A data e local foram anunciados há pouco pelo presidente da sigla, Valdemar Costa Neto, em suas redes sociais.

"Nesse grande encontro, vamos homologar as nossas candidaturas à Assembleia Legislativa, à Câmara Federal, ao Senado Federal, aos governos do Estado e principalmente à Presidência da República com Flávio Bolsonaro", disse.

A declaração vem em um momento em que uma ala do bolsonarismo questiona a manutenção do nome de Flávio, após a divulgação das conversas entre o senador e o dono do Master, Daniel Vorcaro, além de atritos com a ex-primeira-dama Michelle Bolsonaro.

A escolha por realizar a convenção em São Paulo, e não em Brasília, é estratégica: o Estado conta com o maior colégio eleitoral do País e concentra parte do empresariado e do mercado financeiro.

Broadcast Político (sistema de notícias em tempo real do Grupo Estado) já havia adiantado que o partido pretendia realizar a convenção ainda em julho, mesmo diante de algumas indefinições, como a da escolha de um vice de chapa.

Pelo calendário eleitoral, as convenções partidárias devem ser realizadas de 20 de julho a 5 de agosto.
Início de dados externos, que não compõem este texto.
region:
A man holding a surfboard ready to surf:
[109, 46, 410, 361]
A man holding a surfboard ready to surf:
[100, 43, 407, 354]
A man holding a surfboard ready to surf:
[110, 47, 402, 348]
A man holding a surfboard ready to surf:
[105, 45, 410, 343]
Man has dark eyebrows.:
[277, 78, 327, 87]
Nelas, as legendas, em tese, determinam seus candidatos, incluindo vices, e coligações partidárias.

Na prática, porém, os partidos podem homologar apenas o candidato titular e delegar a decisão sobre vice e sobre coligações para a Executiva Nacional.

A escolha deve ser oficializada até 15 de agosto, prazo para registro das candidaturas. Isso daria mais tempo para o PL negociar a vice, após a formação das coligações partidárias.